### TEXTO PARA ANALIZAR
──────────────────────────────

En el vasto océano digital donde las olas del contenido nunca cesan, YouTube ha sido durante años una especie de archivo audiovisual colectivo, una enciclopedia en movimiento escrita por millones de voces. Lo que pocos sabían —y aún menos entendían del todo— es que Google ha estado usando ese tesoro para otro propósito: entrenar a sus modelos de inteligencia artificial más avanzados. Gemini y Veo 3, por ejemplo, beben de ese mar de videos como alquimistas modernos en busca del oro sintético de la comprensión audiovisual.
Aquí se revela una antítesis potente: mientras millones de usuarios suben videos por creatividad, expresión o divulgación, la plataforma los absorbe en silencio para forjar inteligencias que imitan, compilan y —en ocasiones— reemplazan. Esta dinámica, que podría parecer un pacto tácito, carece del consentimiento informado que convierte a un creador en cómplice en vez de víctima. Si bien Google afirma que solo una porción del contenido se usa y que existen acuerdos con ciertos medios y figuras públicas, la mayoría de los creadores no ha sido notificada. Y lo que es peor, no pueden excluir sus videos del proceso.

──────────────────────────────

### DATOS DE ORIGEN
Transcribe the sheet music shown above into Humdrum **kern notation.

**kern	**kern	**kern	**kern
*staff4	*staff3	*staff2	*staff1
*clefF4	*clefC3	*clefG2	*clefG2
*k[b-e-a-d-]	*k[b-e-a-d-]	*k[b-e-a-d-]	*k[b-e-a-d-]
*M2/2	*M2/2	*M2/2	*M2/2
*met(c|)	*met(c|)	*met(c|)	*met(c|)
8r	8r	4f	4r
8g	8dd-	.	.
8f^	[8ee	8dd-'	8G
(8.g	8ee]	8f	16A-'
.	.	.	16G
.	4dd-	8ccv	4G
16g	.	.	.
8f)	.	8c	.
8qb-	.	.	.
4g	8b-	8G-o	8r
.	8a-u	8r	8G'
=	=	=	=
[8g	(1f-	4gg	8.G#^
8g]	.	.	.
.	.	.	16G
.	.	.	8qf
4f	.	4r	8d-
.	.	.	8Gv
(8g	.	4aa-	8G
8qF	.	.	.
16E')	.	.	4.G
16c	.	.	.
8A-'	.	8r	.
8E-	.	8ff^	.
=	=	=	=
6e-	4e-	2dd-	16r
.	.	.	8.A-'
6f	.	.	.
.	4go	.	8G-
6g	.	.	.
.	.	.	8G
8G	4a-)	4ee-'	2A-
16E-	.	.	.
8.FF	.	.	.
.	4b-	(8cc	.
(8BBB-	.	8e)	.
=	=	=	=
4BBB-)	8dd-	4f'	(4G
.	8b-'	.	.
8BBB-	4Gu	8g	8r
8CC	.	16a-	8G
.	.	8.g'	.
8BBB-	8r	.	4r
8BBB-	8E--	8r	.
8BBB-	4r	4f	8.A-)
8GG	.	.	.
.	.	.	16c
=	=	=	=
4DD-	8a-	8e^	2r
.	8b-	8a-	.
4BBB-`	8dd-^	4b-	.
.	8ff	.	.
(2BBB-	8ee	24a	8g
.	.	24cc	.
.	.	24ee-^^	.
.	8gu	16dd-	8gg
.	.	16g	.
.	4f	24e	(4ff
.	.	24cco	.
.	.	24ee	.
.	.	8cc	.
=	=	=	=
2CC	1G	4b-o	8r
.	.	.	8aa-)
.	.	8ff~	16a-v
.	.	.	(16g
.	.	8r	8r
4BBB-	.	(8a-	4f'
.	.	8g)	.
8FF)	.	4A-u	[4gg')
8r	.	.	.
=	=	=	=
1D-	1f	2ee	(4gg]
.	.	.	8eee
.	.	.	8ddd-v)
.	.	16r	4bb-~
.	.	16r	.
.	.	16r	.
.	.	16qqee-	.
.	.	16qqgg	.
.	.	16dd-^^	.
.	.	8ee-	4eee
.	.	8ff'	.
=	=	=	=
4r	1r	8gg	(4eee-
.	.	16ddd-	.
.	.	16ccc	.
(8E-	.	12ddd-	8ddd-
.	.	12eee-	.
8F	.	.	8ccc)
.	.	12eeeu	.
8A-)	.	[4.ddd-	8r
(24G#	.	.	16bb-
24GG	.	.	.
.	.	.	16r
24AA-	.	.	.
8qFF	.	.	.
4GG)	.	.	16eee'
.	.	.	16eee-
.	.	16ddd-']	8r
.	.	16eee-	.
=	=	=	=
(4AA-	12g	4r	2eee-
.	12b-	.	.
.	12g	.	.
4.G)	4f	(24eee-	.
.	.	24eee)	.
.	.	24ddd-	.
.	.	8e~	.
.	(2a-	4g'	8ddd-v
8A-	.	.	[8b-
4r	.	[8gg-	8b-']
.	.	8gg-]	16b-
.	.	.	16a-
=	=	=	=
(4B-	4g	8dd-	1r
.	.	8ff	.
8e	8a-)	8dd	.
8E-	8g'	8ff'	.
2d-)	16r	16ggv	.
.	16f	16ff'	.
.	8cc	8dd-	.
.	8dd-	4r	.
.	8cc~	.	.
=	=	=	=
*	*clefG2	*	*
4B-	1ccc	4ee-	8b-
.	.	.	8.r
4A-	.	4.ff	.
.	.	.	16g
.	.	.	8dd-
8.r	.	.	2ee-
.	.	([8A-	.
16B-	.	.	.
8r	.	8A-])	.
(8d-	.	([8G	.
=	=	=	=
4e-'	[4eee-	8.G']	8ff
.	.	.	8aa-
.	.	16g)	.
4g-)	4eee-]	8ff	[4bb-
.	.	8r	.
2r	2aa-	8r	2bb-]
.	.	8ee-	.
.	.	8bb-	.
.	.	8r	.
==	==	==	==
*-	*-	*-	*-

──────────────────────────────

### TAREAS Y EJERCICIOS
A – Según el texto sobre YouTube y la inteligencia artificial, ¿qué no pueden hacer la mayoría de los creadores con sus videos?
B – Enumera todos los motivos por los que, según el texto sobre YouTube y la inteligencia artificial, millones de usuarios suben videos.
C – Repite sin cambios el fragmento del texto sobre YouTube y la inteligencia artificial que empieza en las palabras "Aquí se revela" y termina después de "videos del proceso.".

### RESPUESTAS
A – No pueden excluir sus videos del proceso.

B – Creatividad, expresión y divulgación.

C –
Aquí se revela una antítesis potente: mientras millones de usuarios suben videos por creatividad, expresión o divulgación, la plataforma los absorbe en silencio para forjar inteligencias que imitan, compilan y —en ocasiones— reemplazan. Esta dinámica, que podría parecer un pacto tácito, carece del consentimiento informado que convierte a un creador en cómplice en vez de víctima. Si bien Google afirma que solo una porción del contenido se usa y que existen acuerdos con ciertos medios y figuras públicas, la mayoría de los creadores no ha sido notificada. Y lo que es peor, no pueden excluir sus videos del proceso.